Going from the onboard pc sound to the adlib card blew my mind at the time. But then years later I happen to get a mt32 cheap (it was a going out of sale pc store and it was used). I almost couldn't believe how much better it was, like night and day difference. I really had a strange feeling with the great generation ahead sound but still seeing pixelated graphics.
 
I had some Sound Blaster something card back in the day, and I do remember vaguely they really made a difference with certain games.

Seeing the back to back comparison though...absolute gulf of difference going from generic pc speaker to MT-32. Anything with trumpets and percussion you can make out so much more.
 
It's such a shame that the dedicated sound card market died and people fellate endlessly over pixels but completely ignore the music.
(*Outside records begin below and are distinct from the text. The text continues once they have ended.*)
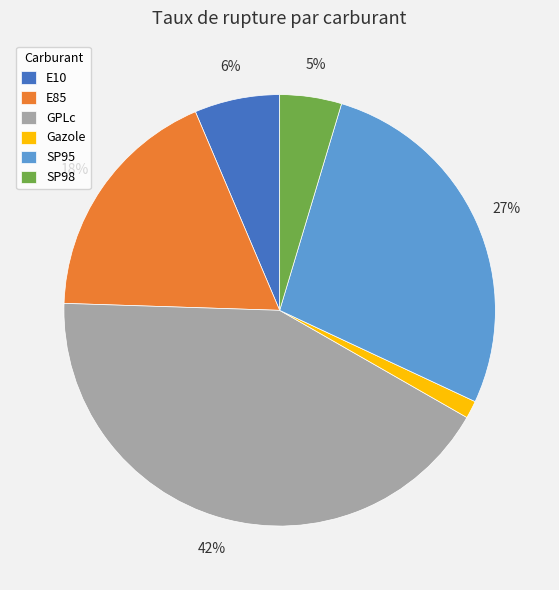

Is E10 the majority of the pie?

No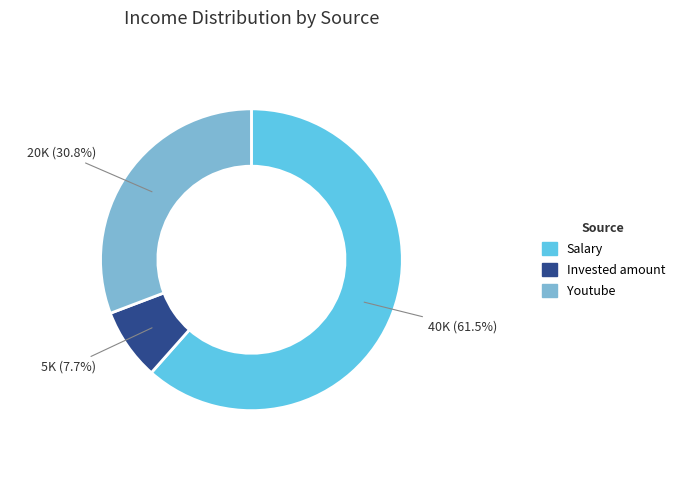

Which slice is the smallest?

Invested amount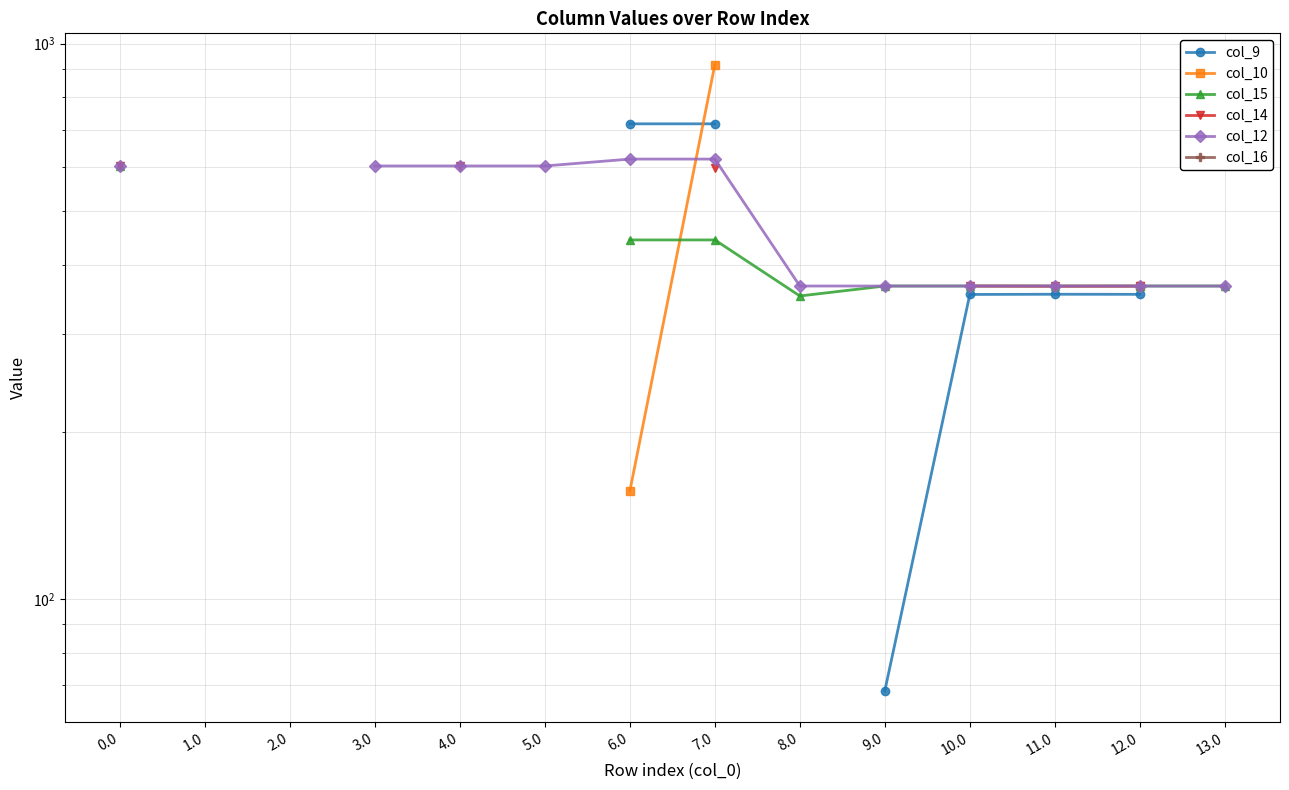

What are all the series names shown in the legend?

col_9, col_10, col_15, col_14, col_12, col_16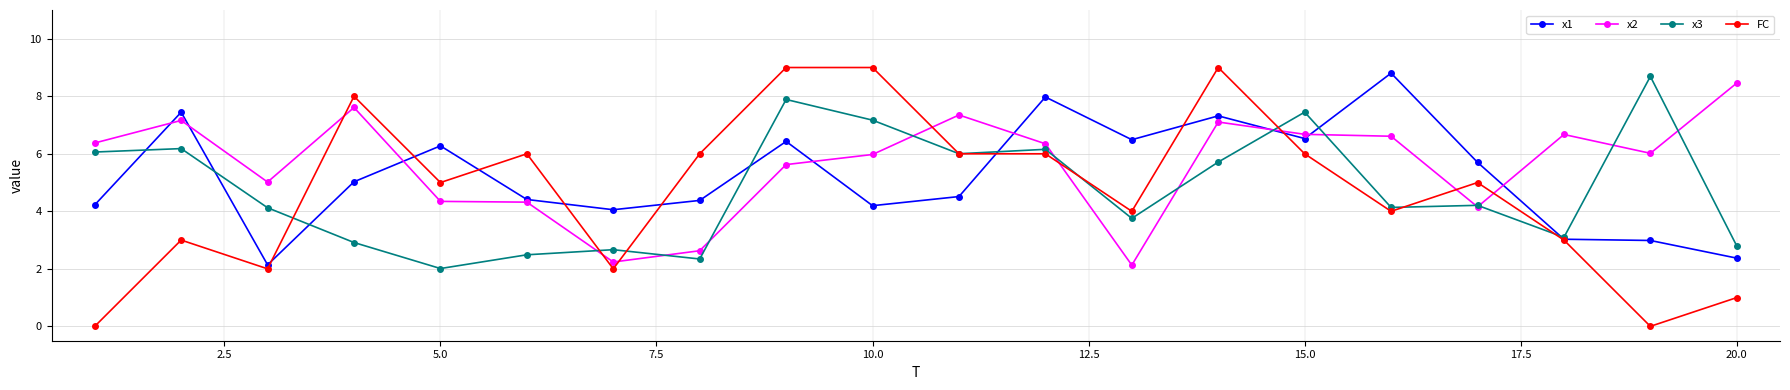

What are all the series names shown in the legend?

x1, x2, x3, FC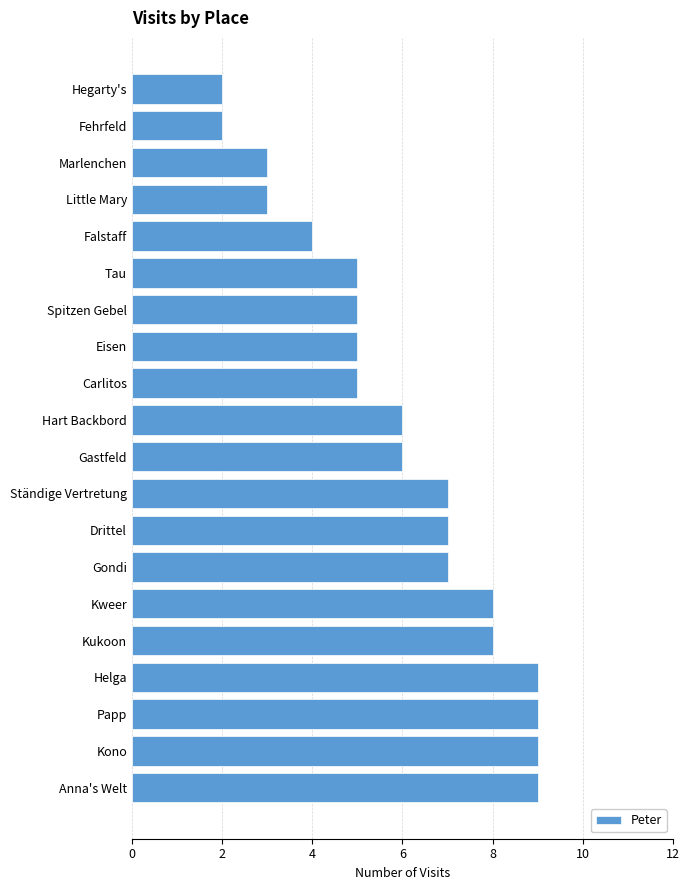

What is the average value?

6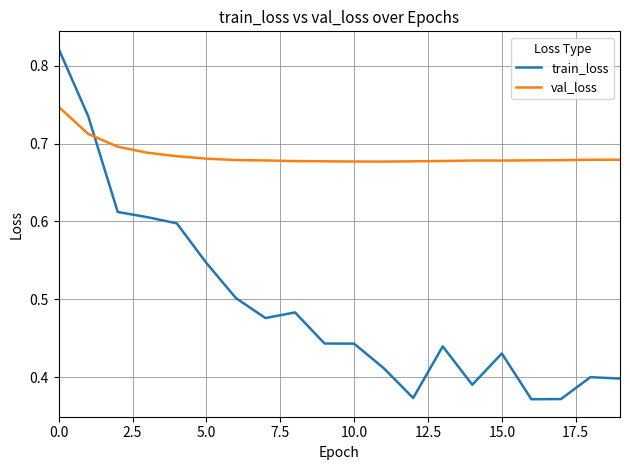

Which series has the largest total across all categories?

val_loss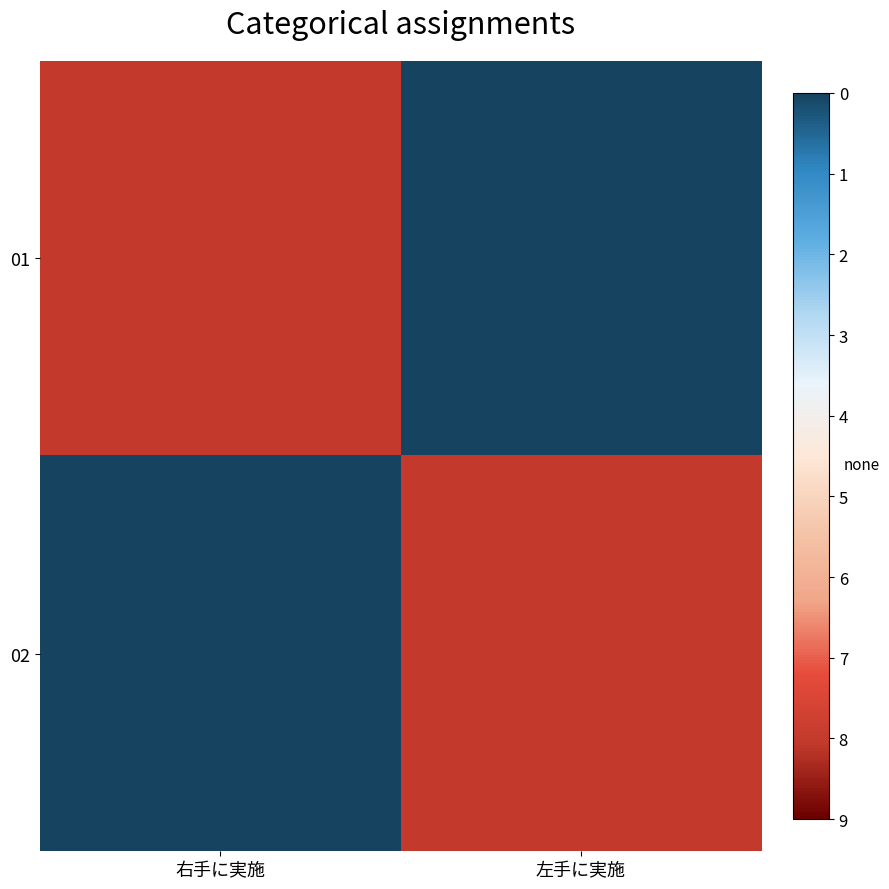

List the series in order of their peak value, lowest first.

01, 02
This is the same thing to playing something on a $1000 or $100,000 piano.
 
For a time before the rise of these sound cards the Amiga was the machine capable of great audio, straight out of the box, no additional sound card required, but saying that though there were instances where you couldn't get both SFX and music together for some of the games on that platform...
4 channels can do that
but even before the amiga the atari 400/800, commdore 64 and even the vic 20 had actual sound capabilities well before pcs started featuring decent sound
 
The Roland MT-32 sounds like a crappy Cassio synthesizer. Ad-Lib sounds good at times (Monkey Island) but sometimes it is used so poorly that PC speaker is better ( Indiana Jones and the Fate of Atlantis).
 
How it sounded if you just had a stock Amiga and didn't have a rich dad who bought a studio grade Roland sound card.


This doesn't sound bad at all to me. But I can imagine the disappointment of playing on a computer and getting that kind of sound.

(Not so) fun fact: I have no clue what produced the sound in the PC we had at home in the early 90s, but I distinctly remember MI and Indy and the Last Crusade having music only in a handful of scenes. Pretty much only the title screen, the ending, and a few occasions such as the Indiana Jones jingle or the scene where Indy goes to Berlin to get the diary back. The rest was silence.